### WORK REQUIRED
Leave out all lines before the one containing "input[31:0]pc;", and copy that line and all the rest below it exactly.

### DATA FOR REVIEW
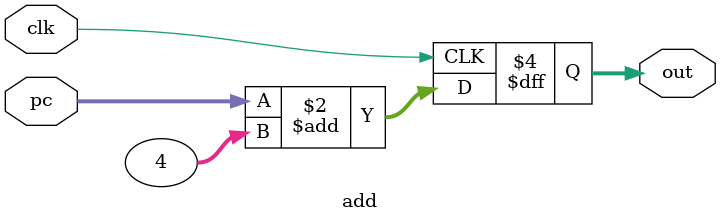
<source format=v>
module add(pc,out,clk);
input[31:0]pc;
input clk;
output reg[31:0]out=0;
always@(posedge clk)
	 out=pc+4;
endmodule

</source>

### ANSWER AREA
input[31:0]pc;
input clk;
output reg[31:0]out=0;
always@(posedge clk)
	 out=pc+4;
endmodule

</source>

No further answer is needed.